NaNoWriMo [National Novel Writing Month] is changing my life. I expected it to be hard, exhausting, and consuming; and it has definitely lived up to those descriptions. But, for me, it is also cleansing and a journey of discovery. With a week under the belt I have over 21,000 words and my expected date of completion is November 19 currently.
On Thursday I churned out 6,000 words alone, my best to date. The task drained me and yesterday I reached a minimum. The important thing is that I wrote. And I am continuing to write.
The most interesting part is my personal interaction with the characters I’ve created. They surprise me. We have discussions and arguments about their lives. I can see a reflection of me in each of them, even the antagonist (which isn’t a person but more of the ideology of society).
‘Tortured writer,’ has a new meaning for me. It’s not just sitting at a desk, coffee or drink in hand barreling out words until one sheet of paper doesn’t become a makeshift basketball for the garbage. ‘Tortured writer’ is the emotional connection I have to my characters, to write their story with integrity, justice, continuity. For those I want to suffer, I make their suffering real, and with the hopes that the situation they are in garners the appropriate reaction of sympathy. If I’m off doing something else other than writing I’ll often have to stop to jot down a new idea or a phrase that really brings in the story to its crucial points.
The support of my friends has been fantastic.
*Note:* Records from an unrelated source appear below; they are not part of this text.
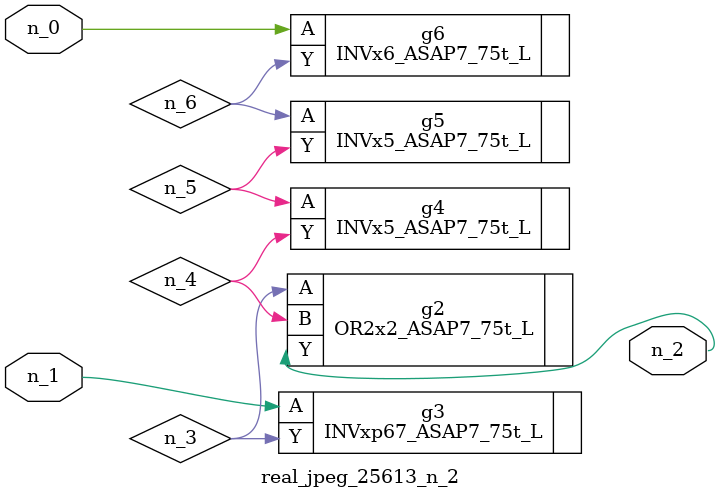
<source format=v>
module real_jpeg_25613_n_2 (n_1, n_0, n_2);

input n_1;
input n_0;

output n_2;

wire n_5;
wire n_4;
wire n_6;
wire n_3;

INVx6_ASAP7_75t_L g6 ( 
.A(n_0),
.Y(n_6)
);

INVxp67_ASAP7_75t_L g3 ( 
.A(n_1),
.Y(n_3)
);

OR2x2_ASAP7_75t_L g2 ( 
.A(n_3),
.B(n_4),
.Y(n_2)
);

INVx5_ASAP7_75t_L g4 ( 
.A(n_5),
.Y(n_4)
);

INVx5_ASAP7_75t_L g5 ( 
.A(n_6),
.Y(n_5)
);


endmodule
</source>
I’ve told them a bit about my story and they all have voiced their support that I can write this story. My family is a little more apprehensive, but I believe their concern is about the constant cries of back pain from me sitting at a chair all day (and night).
I can’t believe it has only been eight days in.
If I feel this much different, I wonder who I will be on December 1, when all the writing has stopped and hopefully I will have surpassed the 50,000 word minimum.
I’ll try and check in with my observations every week.